Condom debate flares in Brazil before pope visit

Brasilia, Brazil - Brazilian officials and the country's Roman Catholic hierarchy are exchanging angry words over condom use and sex education just two months before the pope visits the world's largest Catholic nation.

Brazilian Cardinal Eugenio Sales, in an opinion piece in O Globo newspaper over the weekend, criticized government programs promoting condom use.

"I know the erotic climate," he wrote. "It is precisely because of this decadence (that we cannot) close our eyes and promote exactly what should be avoided."

The head of the anti-AIDS program, Mariangela Simao, hit back at the cardinal on Monday. "Policies to prevent AIDS are not 'sex promotion,'" she said in a statement.

"Abstinence and self-control are intimate personal matters and can in no way serve as a basis for public policy."

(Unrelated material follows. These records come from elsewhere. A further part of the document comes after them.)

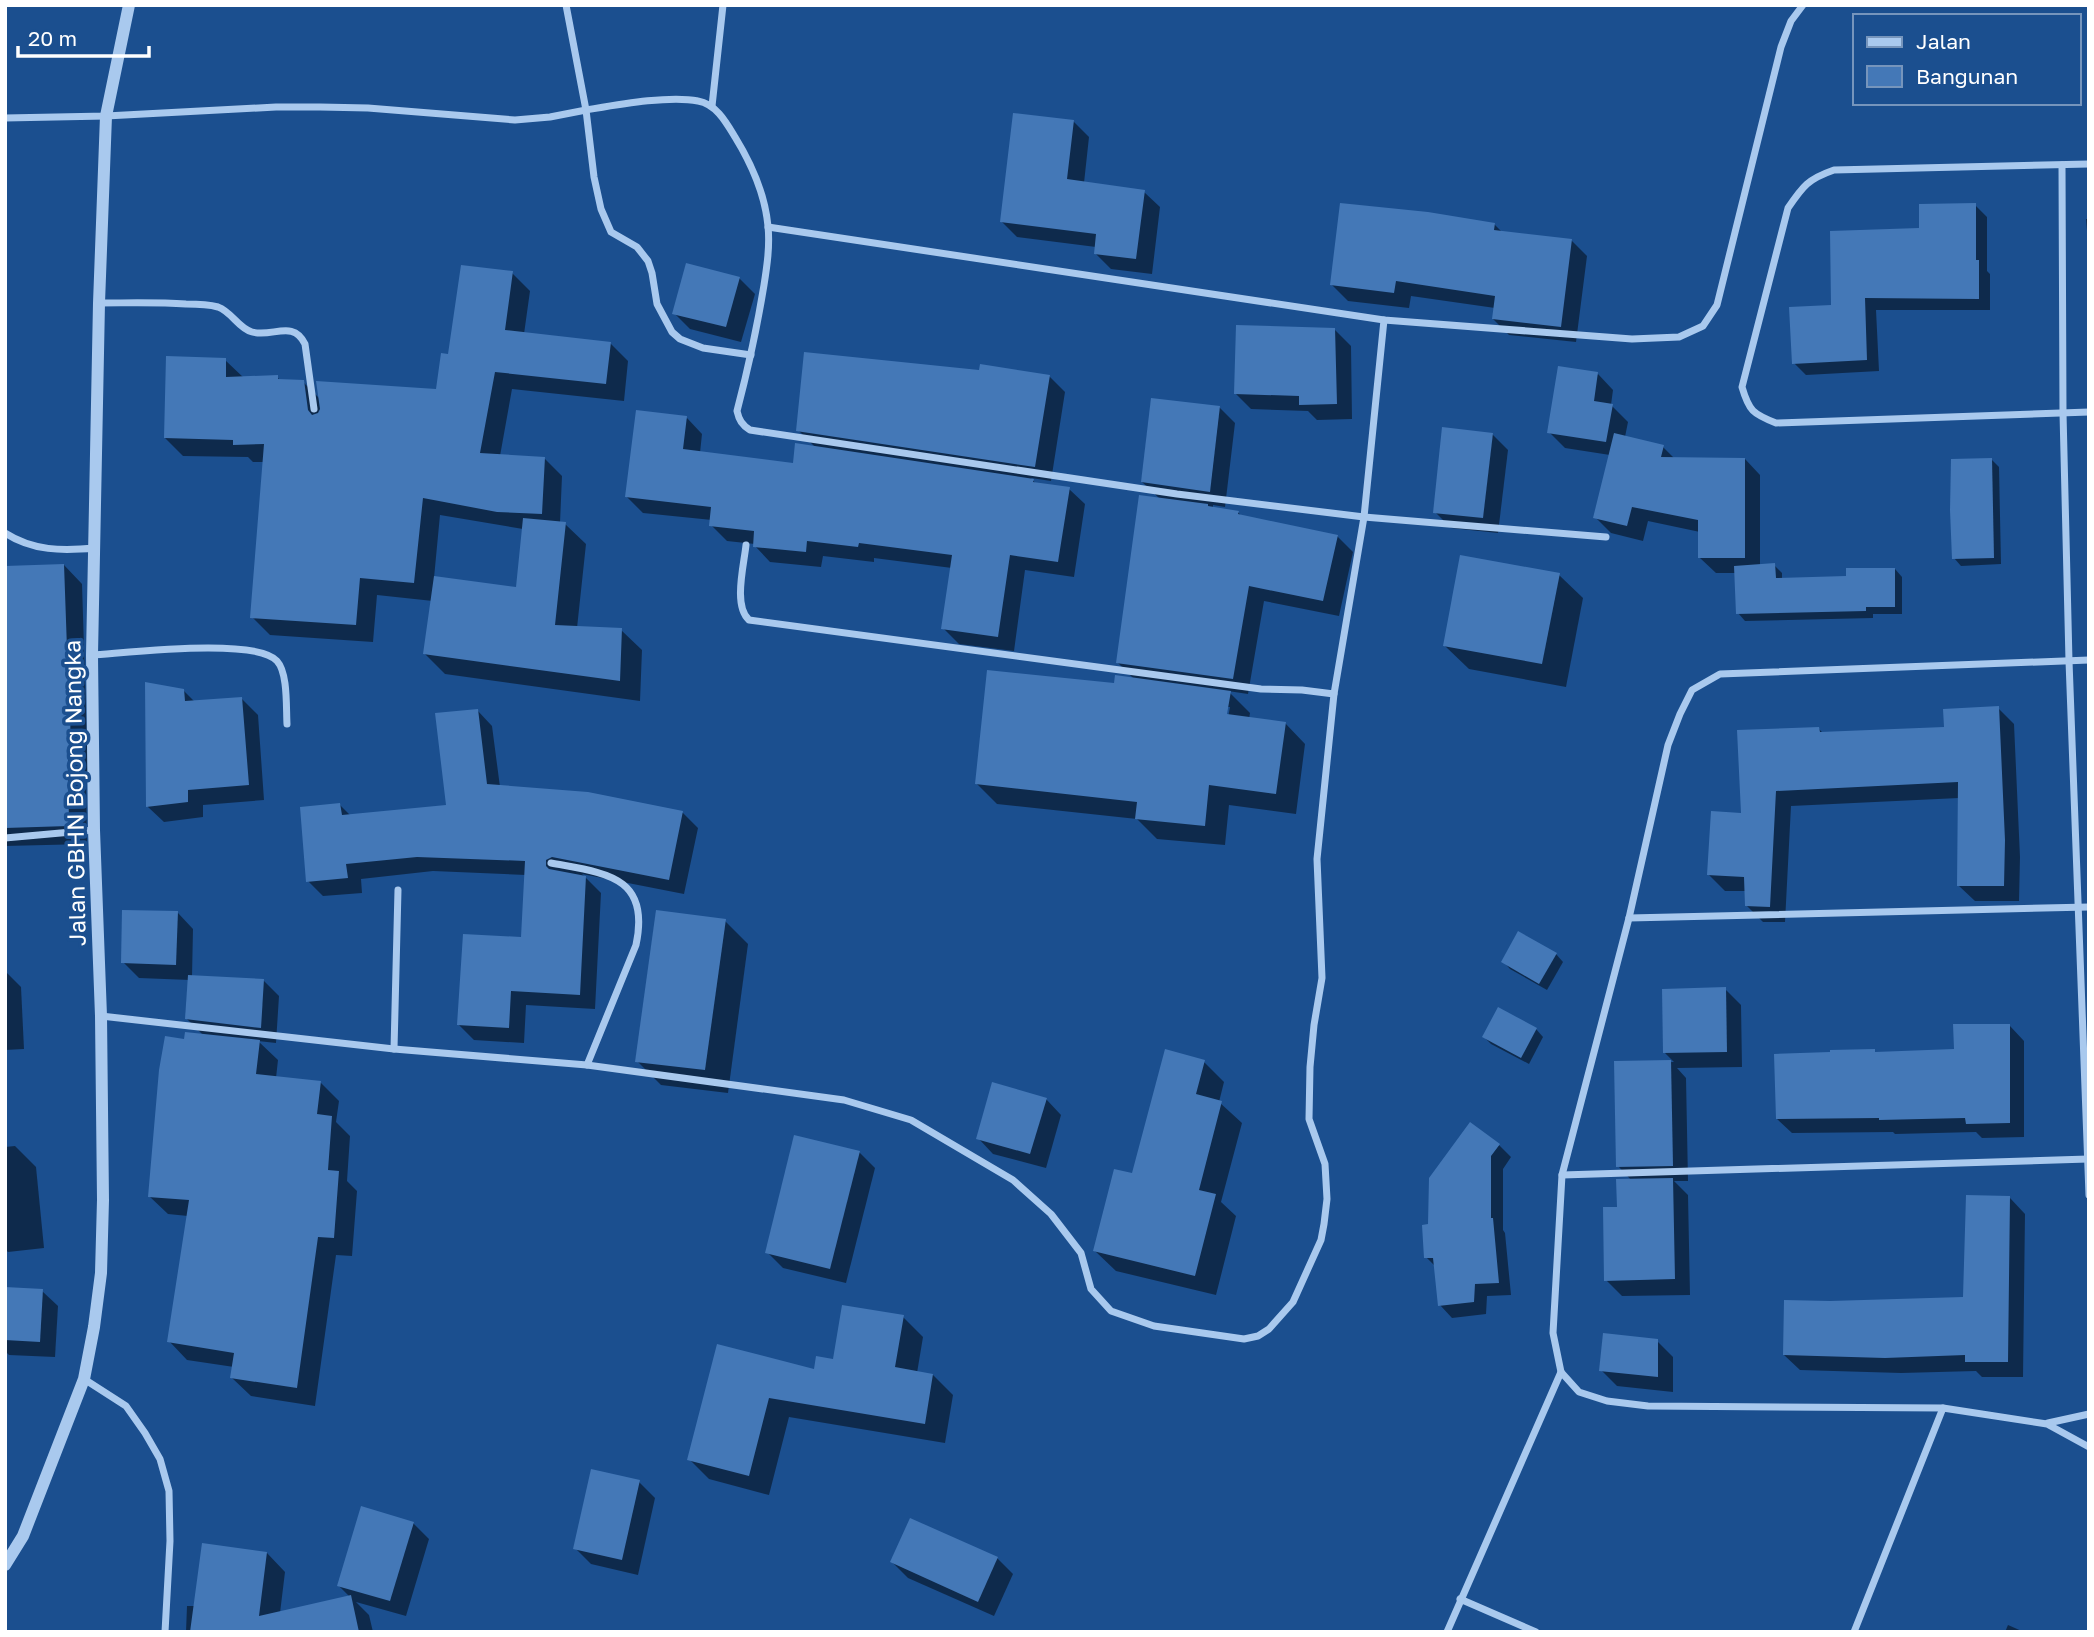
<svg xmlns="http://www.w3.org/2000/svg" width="2094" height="1637" font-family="'Golos Text',sans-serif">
<rect width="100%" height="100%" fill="#1b4f8f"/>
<g fill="#0007" fill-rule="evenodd">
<polygon points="1073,121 1089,137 1084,183 1144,192 1160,207 1152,274 1111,269 1096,254 1096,247 1017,237 1001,221"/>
<polygon points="1975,205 1987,217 1987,271 1990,274 1990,310 1876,310 1879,371 1806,375 1794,363 1833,306 1921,229"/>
<polygon points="2086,219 2089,219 2089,254"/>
<polygon points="1494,224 1502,232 1571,240 1587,256 1576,342 1509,335 1493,319 1495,308 1411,296 1409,308 1348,301 1332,285"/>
<path d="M512,273L530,291L524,334L610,343L628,361L624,401L512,389L500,456L544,458L562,476L560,523L565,524L586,544L577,628L621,630L642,650L640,701L445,674L425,654L433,601L377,595L373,642L270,635L252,617L264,462H253L248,457L183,456L165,438L225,360L244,378L277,377L281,381L303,382L321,400L437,391L450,356ZM440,515L523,529L517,589L434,578Z"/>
<polygon points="739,278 755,294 741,342 690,329 674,313"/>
<polygon points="1335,330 1351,346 1352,419 1317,420 1308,411 1251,409 1235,393"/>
<polygon points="980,371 1049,376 1065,392 1051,481 1031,478 1036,484 1069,489 1085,504 1074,577 1025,570 1014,651 959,644 943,628 952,568 874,558 874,562 823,556 821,567 770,562 755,546 755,544 727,541 711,525 712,520 643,513 627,497 687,418 702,434 700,453 795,465 816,448 798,430"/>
<polygon points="1598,374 1613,390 1611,405 1628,422 1625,437 1663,447 1675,459 1745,459 1760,475 1760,566 1774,565 1782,573 1782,580 1848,578 1895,569 1902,577 1902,614 1873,614 1873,618 1745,621 1738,613 1736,573 1716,573 1700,558 1700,532 1648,521 1643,541 1611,533 1595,517 1610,455 1565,448 1549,432"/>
<path d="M1219,407L1235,423L1225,507L1213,505V508L1238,512L1242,517L1337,536L1353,552L1339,616L1264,601L1248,694L1228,691L1250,713L1249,719L1285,723L1305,744L1296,814L1229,805L1225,845L1157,839L1137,819L997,804L977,784L1115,684L1135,680L1118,663L1160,499L1142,482ZM1226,707H1230L1227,723Z"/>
<polygon points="1492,434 1508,450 1498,533 1451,528 1435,512"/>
<polygon points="1992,460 1999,467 2001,564 1961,566 1954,558"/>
<polygon points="64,565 82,584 88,774 86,774 87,844 5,846 5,568"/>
<polygon points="1559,575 1583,598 1566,687 1469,669 1445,646"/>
<polygon points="184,691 195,702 242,699 258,715 264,800 203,805 203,817 164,822 148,807"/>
<polygon points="1998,708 2014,724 2020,857 2019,901 1975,901 1959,886 1959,798 1791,806 1785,922 1763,922 1747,906 1746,891 1725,891 1709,875 1743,814 1819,729 1824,734 1946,729"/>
<polygon points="477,710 492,726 500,787 683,813 698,828 684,894 582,874 601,893 595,1009 526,1005 524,1043 474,1040 459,1025 523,939 526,875 433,871 361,879 362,893 323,896 308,881 340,805 351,816 448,807"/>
<polygon points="178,913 193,929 192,977 263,980 279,996 276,1043 258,1041 278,1060 276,1078 320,1082 339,1101 336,1122 350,1136 347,1181 357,1191 352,1256 336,1255 315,1406 251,1396 232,1378 234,1367 187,1360 169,1341 188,1216 168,1214 149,1196 186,1041 204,1036 187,1019 190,980 139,978 123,962"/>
<polygon points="725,921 748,944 728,1093 661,1085 637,1061"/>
<polygon points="1556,954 1563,962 1547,990 1510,969 1503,961"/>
<polygon points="5,971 21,987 24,1049 5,1050"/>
<polygon points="1725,989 1741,1005 1742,1067 1677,1068 1686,1078 1688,1181 1674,1181 1688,1195 1690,1295 1622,1296 1606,1280 1619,1209 1632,1181 1618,1166 1616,1063 1674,1062 1665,1053"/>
<polygon points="2010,1026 2024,1041 2024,1137 1982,1138 1976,1132 1895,1134 1893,1132 1792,1133 1777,1119 1874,1051 1877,1054 1956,1051"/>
<polygon points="1536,1029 1543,1037 1529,1064 1491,1044 1484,1037"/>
<polygon points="1204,1062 1224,1082 1219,1102 1242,1123 1221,1202 1236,1216 1216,1295 1116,1271 1095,1251 1133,1175"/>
<polygon points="1046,1099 1061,1115 1046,1168 993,1154 978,1138"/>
<polygon points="1499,1145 1511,1157 1503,1169 1503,1230 1505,1233 1511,1295 1487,1296 1486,1314 1452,1318 1440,1305 1436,1267 1426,1257 1430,1226"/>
<polygon points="15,1146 36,1167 44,1248 8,1252 5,1249 5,1147"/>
<polygon points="859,1152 875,1168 846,1283 783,1268 767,1252"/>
<polygon points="2010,1198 2025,1214 2023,1377 1982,1377 1976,1371 1901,1373 1800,1370 1784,1355 1965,1299"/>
<polygon points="5,1289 42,1291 58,1306 55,1357 9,1355 5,1351"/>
<polygon points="903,1317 923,1337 917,1373 933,1375 953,1395 945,1443 789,1417 769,1495 709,1479 689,1459 718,1346 816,1371"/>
<polygon points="1657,1341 1673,1357 1673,1392 1617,1386 1601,1370"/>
<polygon points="639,1482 655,1498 638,1575 591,1564 575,1548"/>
<polygon points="413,1523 429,1539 406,1616 356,1602 369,1615 373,1632 186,1632 187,1606 195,1606 267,1553 285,1572 280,1613 350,1597 339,1586"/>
<polygon points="997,1558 1013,1574 994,1616 908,1578 892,1562"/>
<polygon points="2008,1625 2024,1632 2005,1632"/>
</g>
<g fill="#4478b7">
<polygon points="1013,113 1074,120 1067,179 1145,190 1136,259 1094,254 1096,234 1000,222"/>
<polygon points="1340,203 1428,212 1495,223 1494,230 1572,239 1561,327 1492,319 1495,296 1396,281 1394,293 1330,285"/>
<polygon points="1976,203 1976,260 1979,260 1979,299 1865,298 1867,360 1792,364 1789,307 1831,305 1830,231 1919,228 1919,204"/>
<polygon points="686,263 740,277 726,327 672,314"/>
<polygon points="461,265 513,271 505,330 611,342 606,384 495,372 480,453 545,457 542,514 497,512 423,498 414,583 360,578 356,625 250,618 264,444 233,445 233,440 164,438 166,356 226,358 226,377 278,375 278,379 304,380 308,410 312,415 318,413 320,409 316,381 436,389 441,353 448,354"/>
<polygon points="1236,325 1335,328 1337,404 1299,405 1299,396 1234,394"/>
<polygon points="804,352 979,370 980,364 1050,375 1035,467 796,431"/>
<polygon points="1558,366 1598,372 1594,401 1613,404 1606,442 1547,433"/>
<polygon points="1151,398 1220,406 1210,492 1141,482"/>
<polygon points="636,410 687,416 683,449 793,463 795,443 1034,479 1033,482 1070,487 1058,562 1010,555 998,637 941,629 952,555 859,543 858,547 807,541 806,552 753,547 754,531 709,526 711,507 625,497"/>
<polygon points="1442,427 1493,433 1483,518 1433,513"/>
<polygon points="1614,433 1664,445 1661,457 1745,458 1745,558 1698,558 1698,520 1632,507 1627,526 1593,518"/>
<polygon points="1992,458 1994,558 1952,559 1950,510 1951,459"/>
<polygon points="1139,495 1208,504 1208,506 1239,511 1238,514 1338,535 1323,601 1249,586 1233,679 1116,663"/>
<polygon points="523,518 566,522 555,625 622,628 620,681 423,654 434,576 516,587"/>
<polygon points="1460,555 1560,573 1542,664 1443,646"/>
<polygon points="1775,563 1776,578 1846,576 1846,568 1895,568 1895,607 1866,607 1866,611 1736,614 1734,566"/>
<polygon points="64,564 68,677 71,677 70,756 68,756 69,826 5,828 5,566"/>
<polygon points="987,670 1114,683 1115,675 1231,691 1227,714 1286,722 1276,794 1209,785 1205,826 1135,819 1137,802 975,784"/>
<polygon points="145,682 184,689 185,701 242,697 249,785 188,790 188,802 146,807"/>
<polygon points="1999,706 2005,840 2004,886 1957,886 1958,782 1776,791 1770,907 1745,906 1744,877 1707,875 1711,811 1741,813 1737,730 1819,727 1820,732 1944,727 1943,709"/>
<polygon points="478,709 487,784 588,792 683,811 669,880 552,857 546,860 546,866 549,869 586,876 580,995 511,991 509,1028 457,1025 463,934 521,937 525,861 417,857 346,864 348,878 306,882 300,807 340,803 342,815 446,805 435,713"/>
<polygon points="122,910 178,911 176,965 121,963"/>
<polygon points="656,910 726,919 705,1070 635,1062"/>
<polygon points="1518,931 1557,953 1539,984 1501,962"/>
<polygon points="188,975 264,979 261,1028 185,1019"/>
<polygon points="1726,987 1727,1052 1663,1053 1662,989"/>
<polygon points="1498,1007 1537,1028 1521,1058 1482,1037"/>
<polygon points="1953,1024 2010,1024 2010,1123 1966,1124 1965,1118 1879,1120 1879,1118 1776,1119 1774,1054 1830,1052 1830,1050 1875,1049 1875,1052 1954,1049"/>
<polygon points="185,1032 260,1040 256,1074 321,1081 317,1114 332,1116 328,1170 339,1171 334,1238 318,1237 297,1388 230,1378 234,1353 167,1342 189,1200 148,1197 159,1070 165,1036 184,1039"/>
<polygon points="1165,1049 1205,1060 1196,1094 1222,1101 1199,1190 1216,1194 1195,1276 1093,1251 1114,1169 1132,1173"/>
<polygon points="1671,1060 1673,1166 1616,1167 1614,1061"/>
<polygon points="992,1082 1047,1098 1030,1154 976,1139"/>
<polygon points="1470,1122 1500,1144 1491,1156 1491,1218 1493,1218 1499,1283 1475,1284 1474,1302 1438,1306 1433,1258 1424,1258 1422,1225 1428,1224 1429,1178"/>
<polygon points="794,1135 860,1151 830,1269 765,1253"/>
<polygon points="1673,1178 1675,1279 1604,1281 1603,1207 1617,1207 1616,1179"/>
<polygon points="1966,1195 2010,1196 2008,1362 1965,1362 1965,1355 1885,1358 1783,1355 1784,1300 1830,1301 1963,1297"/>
<polygon points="5,1287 43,1289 40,1342 5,1340"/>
<polygon points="842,1305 904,1315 895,1367 933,1374 925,1424 769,1398 749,1476 687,1460 717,1344 814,1369 816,1356 833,1359"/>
<polygon points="1603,1333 1658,1339 1658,1377 1599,1371"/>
<polygon points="591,1469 640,1480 622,1560 573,1549"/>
<polygon points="361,1506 414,1522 390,1601 337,1586"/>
<polygon points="910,1518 998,1557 978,1602 890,1562"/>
<polygon points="202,1543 267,1552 259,1616 351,1595 359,1632 190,1632"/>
</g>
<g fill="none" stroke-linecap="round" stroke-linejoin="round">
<g stroke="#a9c9ee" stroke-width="7">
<path d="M566,5L586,110C616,105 669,95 698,101C716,104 726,122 735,137C751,163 765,195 768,226C770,246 767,266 764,285C757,328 748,369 737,411C739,420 742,425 750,430L1177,494L1364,517L1606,537"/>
<polyline points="712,106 723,5"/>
<polyline points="5,118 106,116 276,107 320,107 368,108 515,120 550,117 586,110 594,177 601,209 611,232 637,247 648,261 652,273 657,304 672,332 680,339 703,348 751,355"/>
<path d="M2089,164L1834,170C1808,179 1803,186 1788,208L1742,387C1749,411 1753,414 1776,423L2089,412"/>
<polyline points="2062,165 2063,413 2069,661 2089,1195"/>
<polyline points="768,227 1384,320 1632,339 1679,337 1703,326 1717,305 1781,47 1791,21 1803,5"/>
<path d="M99,303C128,303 157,302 186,304C196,304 207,304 218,307C232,312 238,328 252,332C272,338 293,319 305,344L314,409"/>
<path d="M5,533C33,551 62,551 95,548"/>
<path d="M746,545C744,565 733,606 749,620L1261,689L1302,690L1334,694L1364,517L1384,320"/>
<path d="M92,655C126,653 256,637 277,661C288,673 286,707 287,724"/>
<polyline points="2089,660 1720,674 1692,690 1680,714 1668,745 1629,918 1562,1175 1553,1333 1561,1372 1579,1392 1607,1401 1648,1406 1943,1408 2047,1424 2089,1447"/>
<polyline points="5,838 94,830"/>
<path d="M551,863C604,873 651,875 636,945L587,1065"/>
<polyline points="1629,918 2089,907"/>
<polyline points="101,1016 394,1049 587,1065 844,1100 911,1120 1013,1180 1051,1214 1081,1253 1091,1289 1111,1311 1154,1326 1244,1339 1258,1336 1269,1329 1293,1302 1321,1240 1324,1224 1327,1199 1325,1164 1309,1119 1310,1067 1314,1025 1322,978 1317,859 1334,694"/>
<polyline points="394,1049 398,890"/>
<polyline points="1562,1175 2088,1159"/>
<polyline points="84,1379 126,1406 145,1433 160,1459 169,1491 170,1541 165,1632"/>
<polyline points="2048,1423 2089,1414"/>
<polyline points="1460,1599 1536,1632"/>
<polyline points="1447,1632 1561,1372"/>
<polyline points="1854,1632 1943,1408"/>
</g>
<polyline stroke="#a9c9ee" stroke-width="12" points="5,1565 23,1536 84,1379 94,1327 101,1273 103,1200 101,1016 94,830 92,655 99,303 106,116 129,5"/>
</g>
<g text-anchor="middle" stroke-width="7" stroke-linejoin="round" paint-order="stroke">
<g font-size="23" fill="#fff" stroke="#1b4f8f">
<text transform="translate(75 793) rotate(-91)" y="8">Jalan GBHN Bojong Nangka</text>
</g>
</g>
<rect width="2094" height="1637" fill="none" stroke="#ffffff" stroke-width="14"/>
<rect x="1853" y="14" width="228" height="91" fill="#1b4f8f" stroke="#7695bc" stroke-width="2"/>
<rect x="1867" y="37" width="35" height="10" fill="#a9c9ee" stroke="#7695bc" stroke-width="2"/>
<text x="1916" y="49" font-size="21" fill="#ffffff">Jalan</text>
<rect x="1867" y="66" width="35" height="21" fill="#4478b7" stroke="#7695bc" stroke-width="2"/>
<text x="1916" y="84" font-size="21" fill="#ffffff">Bangunan</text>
<path d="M18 46v10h131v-10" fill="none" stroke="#ffffff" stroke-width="3.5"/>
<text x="28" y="46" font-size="21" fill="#ffffff" stroke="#1b4f8f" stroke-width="5" paint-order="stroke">20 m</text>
</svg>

Brazil's government gives away tens of millions of free condoms each year as part of its AIDS prevention program, which has succeeded in keeping infection rates low in a country know for its liberal attitudes towards sex.

The program encourages condom use, especially before and during Brazil's bacchanalian Carnival celebration.

Most of Brazil's 185 million people are Catholic, and the Church is against birth control and sex outside marriage.

The simmering tensions between Church and state reached a new level last week when President Luiz Inacio Lula da Silva himself accused the church of hypocrisy.

At a health ministry event in Rio de Janeiro, Lula said the government would give out condoms and teach people how to use them -- adding that "Sex is something everybody likes."

On Sunday, the head of the National Bishops Conference, Cardinal Geraldo Majella, said on the television program Fantastico, "We cannot agree with condoms because they turn life into a life without responsibility."

Pope Benedict XVI will make his first visit to Brazil in May and the issue is likely to figure strongly in his message.